To do: What lines below include the word "index"? Copy each one.

Material for the task:

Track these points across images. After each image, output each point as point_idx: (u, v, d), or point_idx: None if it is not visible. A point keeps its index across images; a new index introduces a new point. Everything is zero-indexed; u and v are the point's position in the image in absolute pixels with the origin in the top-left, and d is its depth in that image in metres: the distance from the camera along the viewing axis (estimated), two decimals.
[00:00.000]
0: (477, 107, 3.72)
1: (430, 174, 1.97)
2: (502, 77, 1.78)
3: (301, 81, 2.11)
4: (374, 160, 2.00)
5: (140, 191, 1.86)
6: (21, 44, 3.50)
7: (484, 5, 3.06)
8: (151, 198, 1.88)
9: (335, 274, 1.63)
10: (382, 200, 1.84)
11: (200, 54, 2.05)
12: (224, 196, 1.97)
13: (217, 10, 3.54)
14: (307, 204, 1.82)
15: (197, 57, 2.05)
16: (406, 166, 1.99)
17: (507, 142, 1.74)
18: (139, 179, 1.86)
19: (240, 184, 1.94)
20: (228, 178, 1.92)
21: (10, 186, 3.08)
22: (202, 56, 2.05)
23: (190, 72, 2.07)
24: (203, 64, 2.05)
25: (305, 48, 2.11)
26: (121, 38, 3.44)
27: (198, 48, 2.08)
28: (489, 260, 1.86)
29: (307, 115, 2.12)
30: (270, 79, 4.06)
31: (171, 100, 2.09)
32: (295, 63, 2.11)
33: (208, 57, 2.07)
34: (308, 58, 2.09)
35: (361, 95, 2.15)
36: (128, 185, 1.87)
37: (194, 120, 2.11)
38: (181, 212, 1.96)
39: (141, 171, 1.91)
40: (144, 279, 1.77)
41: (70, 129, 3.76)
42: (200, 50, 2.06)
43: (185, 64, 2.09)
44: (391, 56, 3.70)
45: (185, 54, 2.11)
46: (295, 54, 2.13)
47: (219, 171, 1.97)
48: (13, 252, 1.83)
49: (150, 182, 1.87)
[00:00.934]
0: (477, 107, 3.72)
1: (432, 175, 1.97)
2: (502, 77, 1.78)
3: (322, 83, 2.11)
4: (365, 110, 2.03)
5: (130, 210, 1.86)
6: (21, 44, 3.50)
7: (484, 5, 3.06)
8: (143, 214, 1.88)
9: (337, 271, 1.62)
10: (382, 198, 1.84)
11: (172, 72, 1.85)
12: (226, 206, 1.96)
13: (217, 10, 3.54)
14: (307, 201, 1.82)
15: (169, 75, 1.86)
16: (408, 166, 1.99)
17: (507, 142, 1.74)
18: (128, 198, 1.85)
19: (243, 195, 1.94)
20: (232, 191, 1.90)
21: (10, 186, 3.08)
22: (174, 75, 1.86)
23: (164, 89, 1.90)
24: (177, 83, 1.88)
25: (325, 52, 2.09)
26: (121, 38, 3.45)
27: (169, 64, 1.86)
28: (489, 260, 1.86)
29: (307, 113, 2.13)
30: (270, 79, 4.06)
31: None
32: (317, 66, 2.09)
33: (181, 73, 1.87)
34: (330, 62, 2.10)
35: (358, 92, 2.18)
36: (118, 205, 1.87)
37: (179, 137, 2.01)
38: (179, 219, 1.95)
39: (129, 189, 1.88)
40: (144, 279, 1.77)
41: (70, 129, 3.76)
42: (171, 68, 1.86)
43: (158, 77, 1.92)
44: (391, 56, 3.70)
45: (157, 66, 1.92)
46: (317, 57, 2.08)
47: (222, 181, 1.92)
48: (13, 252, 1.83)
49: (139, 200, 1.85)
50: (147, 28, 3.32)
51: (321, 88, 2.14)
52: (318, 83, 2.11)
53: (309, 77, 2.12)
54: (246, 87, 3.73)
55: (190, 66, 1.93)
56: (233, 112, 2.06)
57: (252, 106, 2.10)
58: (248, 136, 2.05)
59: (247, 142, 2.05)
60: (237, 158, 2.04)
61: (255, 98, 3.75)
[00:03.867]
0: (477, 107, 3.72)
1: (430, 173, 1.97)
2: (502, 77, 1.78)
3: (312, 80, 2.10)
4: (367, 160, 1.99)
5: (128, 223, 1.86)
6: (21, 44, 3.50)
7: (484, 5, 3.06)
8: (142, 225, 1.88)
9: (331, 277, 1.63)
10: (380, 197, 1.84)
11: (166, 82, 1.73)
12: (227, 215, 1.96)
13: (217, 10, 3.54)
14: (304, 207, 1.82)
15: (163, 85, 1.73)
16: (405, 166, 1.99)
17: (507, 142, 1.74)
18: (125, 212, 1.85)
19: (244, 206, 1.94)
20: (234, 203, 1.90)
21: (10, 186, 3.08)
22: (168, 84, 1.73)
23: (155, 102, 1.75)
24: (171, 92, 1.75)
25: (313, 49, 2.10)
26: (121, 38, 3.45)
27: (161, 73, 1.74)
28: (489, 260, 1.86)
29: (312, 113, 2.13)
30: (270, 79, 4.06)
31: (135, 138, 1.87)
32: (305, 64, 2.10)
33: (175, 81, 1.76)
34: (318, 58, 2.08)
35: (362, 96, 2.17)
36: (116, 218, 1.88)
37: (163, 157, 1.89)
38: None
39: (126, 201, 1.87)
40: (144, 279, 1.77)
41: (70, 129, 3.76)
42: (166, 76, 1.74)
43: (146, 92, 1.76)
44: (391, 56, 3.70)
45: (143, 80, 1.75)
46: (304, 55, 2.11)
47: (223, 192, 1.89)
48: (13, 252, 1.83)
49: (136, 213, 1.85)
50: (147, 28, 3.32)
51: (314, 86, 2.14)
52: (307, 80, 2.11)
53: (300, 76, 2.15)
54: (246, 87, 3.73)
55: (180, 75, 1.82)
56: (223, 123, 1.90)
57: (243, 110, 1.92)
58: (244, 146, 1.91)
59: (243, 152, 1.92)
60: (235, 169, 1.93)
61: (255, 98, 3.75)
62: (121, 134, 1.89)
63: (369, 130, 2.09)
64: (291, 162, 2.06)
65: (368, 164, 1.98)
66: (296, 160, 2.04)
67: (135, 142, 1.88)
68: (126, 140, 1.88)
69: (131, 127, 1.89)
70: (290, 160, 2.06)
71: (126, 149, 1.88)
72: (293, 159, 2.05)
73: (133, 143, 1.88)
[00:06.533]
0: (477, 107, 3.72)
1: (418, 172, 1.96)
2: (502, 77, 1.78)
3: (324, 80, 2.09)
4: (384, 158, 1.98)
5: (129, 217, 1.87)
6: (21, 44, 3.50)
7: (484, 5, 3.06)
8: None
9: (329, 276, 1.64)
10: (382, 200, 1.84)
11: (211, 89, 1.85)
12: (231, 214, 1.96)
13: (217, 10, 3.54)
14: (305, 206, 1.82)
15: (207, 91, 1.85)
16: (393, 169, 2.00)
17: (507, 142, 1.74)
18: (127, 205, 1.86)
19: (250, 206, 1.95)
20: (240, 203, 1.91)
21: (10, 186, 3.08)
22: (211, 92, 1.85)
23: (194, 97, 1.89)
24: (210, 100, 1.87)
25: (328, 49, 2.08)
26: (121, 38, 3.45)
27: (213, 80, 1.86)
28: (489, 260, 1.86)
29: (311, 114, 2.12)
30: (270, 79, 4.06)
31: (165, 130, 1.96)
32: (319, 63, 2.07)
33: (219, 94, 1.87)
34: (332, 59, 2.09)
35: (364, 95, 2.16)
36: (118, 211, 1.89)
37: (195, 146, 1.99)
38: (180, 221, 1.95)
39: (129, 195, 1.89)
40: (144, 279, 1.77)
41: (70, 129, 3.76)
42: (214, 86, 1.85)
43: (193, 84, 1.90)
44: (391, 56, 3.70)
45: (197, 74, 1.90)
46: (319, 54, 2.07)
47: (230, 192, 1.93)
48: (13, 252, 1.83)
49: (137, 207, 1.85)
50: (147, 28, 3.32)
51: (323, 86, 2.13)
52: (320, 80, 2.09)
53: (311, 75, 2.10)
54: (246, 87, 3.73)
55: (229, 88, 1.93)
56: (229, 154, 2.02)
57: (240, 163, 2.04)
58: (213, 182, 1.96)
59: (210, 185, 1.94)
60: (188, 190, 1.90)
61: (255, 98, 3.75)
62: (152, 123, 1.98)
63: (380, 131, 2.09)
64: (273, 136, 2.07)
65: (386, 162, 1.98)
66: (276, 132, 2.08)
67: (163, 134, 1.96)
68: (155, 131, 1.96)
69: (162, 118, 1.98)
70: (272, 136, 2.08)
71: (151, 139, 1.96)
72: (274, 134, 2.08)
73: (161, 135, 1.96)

* * *

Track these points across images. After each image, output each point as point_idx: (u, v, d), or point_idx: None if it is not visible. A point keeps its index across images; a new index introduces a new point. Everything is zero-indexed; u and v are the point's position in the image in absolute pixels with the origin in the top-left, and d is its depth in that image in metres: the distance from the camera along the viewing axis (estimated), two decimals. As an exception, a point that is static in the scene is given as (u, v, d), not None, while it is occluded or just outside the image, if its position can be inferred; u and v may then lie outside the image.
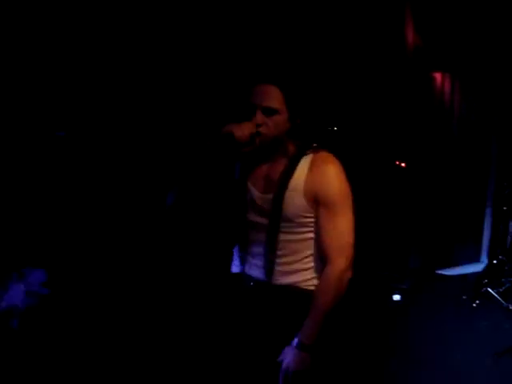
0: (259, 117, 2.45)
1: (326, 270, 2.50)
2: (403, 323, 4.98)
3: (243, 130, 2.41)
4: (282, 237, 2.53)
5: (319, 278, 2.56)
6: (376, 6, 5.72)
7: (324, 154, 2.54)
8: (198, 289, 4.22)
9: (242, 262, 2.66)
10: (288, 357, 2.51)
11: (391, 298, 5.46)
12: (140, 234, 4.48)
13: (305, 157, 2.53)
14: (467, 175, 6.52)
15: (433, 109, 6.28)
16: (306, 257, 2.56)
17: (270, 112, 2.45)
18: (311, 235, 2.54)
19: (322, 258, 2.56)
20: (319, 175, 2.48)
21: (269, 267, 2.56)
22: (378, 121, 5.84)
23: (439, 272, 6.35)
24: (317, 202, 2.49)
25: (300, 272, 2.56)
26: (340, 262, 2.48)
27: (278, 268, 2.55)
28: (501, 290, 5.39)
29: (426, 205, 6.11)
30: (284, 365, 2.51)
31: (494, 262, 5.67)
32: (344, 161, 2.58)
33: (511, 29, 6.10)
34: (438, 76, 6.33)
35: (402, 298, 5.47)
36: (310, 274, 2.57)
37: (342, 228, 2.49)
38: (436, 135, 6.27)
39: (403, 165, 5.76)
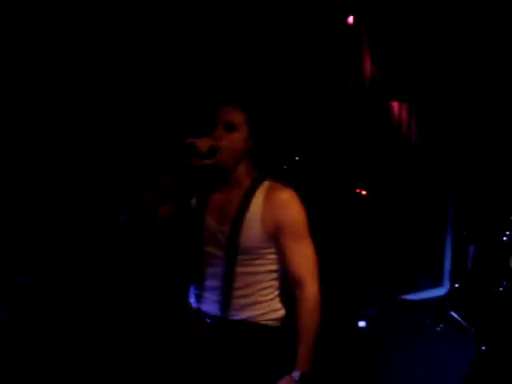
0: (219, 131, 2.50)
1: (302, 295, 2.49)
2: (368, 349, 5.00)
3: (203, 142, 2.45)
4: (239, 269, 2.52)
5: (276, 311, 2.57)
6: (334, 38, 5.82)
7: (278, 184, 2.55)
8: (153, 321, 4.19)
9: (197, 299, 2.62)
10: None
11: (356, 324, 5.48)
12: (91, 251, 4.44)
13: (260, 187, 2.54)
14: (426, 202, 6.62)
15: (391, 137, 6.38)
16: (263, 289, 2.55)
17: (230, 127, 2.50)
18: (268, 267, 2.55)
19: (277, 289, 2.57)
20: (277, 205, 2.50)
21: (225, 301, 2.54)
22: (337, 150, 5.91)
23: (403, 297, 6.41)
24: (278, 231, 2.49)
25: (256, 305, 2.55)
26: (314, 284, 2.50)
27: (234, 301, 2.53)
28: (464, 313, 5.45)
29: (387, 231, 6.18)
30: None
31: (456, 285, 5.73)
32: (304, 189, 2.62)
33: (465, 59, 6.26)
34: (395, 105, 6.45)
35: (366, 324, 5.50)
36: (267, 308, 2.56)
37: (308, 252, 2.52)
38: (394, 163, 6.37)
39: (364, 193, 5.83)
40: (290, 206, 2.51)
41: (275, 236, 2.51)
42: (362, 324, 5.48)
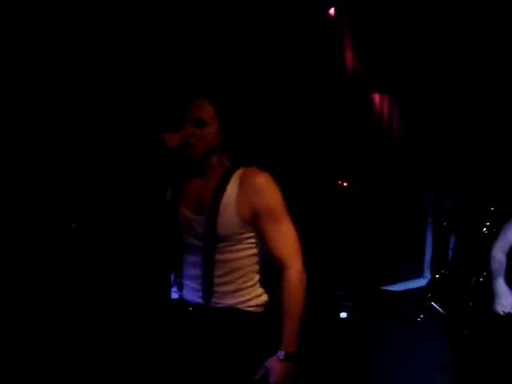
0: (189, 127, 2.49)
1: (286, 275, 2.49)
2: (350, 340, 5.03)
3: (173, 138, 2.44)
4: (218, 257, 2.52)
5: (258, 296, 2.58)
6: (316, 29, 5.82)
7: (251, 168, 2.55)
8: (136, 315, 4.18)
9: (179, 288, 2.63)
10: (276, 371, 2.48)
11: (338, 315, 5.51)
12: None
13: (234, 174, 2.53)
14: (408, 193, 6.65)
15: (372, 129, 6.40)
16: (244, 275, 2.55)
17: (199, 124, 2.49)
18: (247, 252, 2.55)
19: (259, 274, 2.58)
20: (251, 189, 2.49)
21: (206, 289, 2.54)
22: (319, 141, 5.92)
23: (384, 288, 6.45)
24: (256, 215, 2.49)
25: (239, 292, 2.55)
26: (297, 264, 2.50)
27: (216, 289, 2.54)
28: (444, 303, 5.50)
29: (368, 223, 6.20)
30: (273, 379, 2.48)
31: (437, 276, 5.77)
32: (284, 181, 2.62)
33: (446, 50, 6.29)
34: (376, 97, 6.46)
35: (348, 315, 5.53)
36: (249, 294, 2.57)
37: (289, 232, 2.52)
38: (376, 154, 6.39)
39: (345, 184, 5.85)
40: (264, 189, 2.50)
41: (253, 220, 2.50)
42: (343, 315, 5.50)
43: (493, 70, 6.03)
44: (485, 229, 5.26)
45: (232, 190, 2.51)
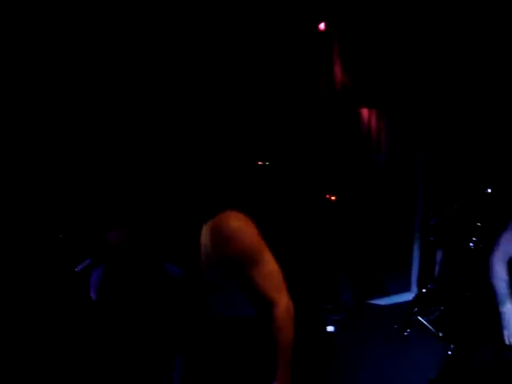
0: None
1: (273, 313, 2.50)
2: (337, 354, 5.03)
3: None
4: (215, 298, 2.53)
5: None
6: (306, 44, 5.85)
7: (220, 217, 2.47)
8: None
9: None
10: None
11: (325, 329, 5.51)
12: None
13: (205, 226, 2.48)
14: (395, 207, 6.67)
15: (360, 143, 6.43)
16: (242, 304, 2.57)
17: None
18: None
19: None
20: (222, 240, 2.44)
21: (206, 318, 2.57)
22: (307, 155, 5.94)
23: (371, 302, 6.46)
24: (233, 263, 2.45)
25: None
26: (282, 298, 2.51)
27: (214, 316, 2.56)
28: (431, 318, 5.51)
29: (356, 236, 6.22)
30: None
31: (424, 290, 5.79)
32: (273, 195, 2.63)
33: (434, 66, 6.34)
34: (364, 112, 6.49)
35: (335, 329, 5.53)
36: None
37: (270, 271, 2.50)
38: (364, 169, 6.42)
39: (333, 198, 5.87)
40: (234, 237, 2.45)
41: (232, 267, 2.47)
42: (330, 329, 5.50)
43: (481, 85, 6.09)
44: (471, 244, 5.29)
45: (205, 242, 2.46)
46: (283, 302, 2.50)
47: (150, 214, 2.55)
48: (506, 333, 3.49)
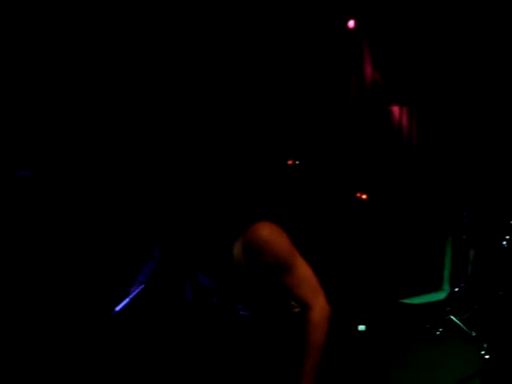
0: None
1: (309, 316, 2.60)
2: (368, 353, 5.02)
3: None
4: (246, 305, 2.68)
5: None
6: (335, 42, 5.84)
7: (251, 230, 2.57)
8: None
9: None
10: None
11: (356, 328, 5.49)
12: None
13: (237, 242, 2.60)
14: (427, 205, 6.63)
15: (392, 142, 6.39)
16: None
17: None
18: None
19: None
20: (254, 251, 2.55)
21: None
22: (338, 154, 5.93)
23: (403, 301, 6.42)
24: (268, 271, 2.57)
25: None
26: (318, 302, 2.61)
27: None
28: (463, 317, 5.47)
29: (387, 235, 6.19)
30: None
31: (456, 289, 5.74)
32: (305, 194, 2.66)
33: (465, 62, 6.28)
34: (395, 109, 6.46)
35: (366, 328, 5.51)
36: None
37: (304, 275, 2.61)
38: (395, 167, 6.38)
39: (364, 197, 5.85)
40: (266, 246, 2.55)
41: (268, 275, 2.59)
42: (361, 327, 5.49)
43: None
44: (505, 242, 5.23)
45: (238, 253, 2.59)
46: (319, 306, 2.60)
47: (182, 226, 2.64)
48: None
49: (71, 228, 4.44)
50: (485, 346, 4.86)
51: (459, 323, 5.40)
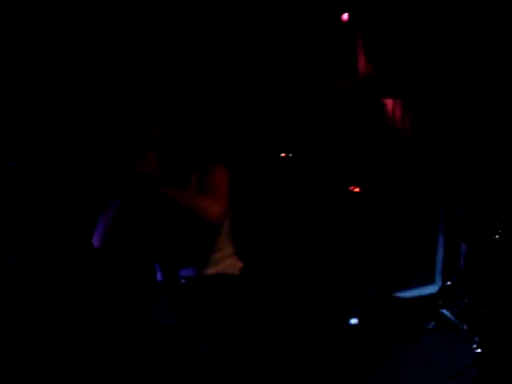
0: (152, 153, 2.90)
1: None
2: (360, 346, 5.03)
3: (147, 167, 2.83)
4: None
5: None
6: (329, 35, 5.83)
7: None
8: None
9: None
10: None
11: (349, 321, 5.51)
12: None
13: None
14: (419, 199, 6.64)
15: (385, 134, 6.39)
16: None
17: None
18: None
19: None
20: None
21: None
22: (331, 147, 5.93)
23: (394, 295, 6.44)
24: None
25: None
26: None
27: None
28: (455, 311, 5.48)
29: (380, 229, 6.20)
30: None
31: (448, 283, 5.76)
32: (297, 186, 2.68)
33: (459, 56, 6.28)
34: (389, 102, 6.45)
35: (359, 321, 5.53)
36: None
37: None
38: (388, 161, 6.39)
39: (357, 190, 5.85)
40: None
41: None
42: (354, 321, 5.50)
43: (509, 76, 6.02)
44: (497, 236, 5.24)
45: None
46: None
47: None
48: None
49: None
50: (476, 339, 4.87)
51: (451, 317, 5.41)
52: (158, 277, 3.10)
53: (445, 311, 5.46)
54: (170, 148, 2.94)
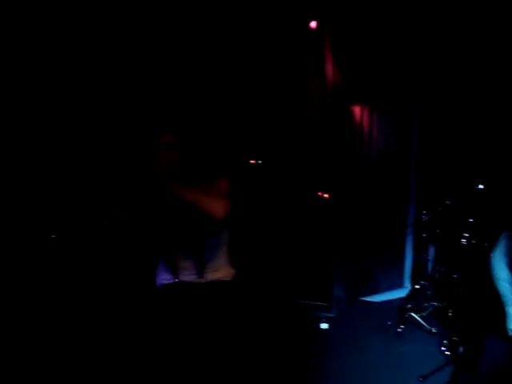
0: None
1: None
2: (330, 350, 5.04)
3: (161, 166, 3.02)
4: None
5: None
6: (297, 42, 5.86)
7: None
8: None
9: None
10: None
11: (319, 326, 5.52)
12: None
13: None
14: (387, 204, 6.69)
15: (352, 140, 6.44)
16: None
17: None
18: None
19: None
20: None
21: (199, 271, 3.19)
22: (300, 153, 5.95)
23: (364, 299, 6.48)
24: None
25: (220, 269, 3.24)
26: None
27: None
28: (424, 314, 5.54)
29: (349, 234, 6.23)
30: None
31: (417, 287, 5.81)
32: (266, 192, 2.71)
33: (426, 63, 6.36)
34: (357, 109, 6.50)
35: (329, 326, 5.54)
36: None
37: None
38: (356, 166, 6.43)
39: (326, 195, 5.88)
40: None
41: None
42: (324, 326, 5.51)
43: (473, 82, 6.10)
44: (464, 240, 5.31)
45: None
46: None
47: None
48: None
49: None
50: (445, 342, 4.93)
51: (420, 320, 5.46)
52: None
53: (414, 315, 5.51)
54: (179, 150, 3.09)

Response area:
Track these points across images. After each image, output each point as point_idx: (u, v, d), or point_idx: None if it is not visible. A point keeps its index across images; a new index introduces a new point. Everything is zero-indexed; u and v are the point's position in the image in absolute pixels with the origin in the top-left, and d is its depth in that image in metres: the distance from the camera along the viewing axis (estimated), two decimals.
Track these points across images. After each image, output each point as point_idx: (u, v, d), or point_idx: None if it is not visible. A point keeps its index across images; a new index introduces a new point. Everything is zero-indexed; u and v are the point's position in the image in absolute pixels with the origin in the top-left, and d is its depth in that image in metres: the distance from the camera along the viewing axis (estimated), two decimals. As an exception, a point that is static in the scene is given as (u, v, d), not None, while it is occluded or just outside the image, if its position can be inferred; u and v may then lie outside the image.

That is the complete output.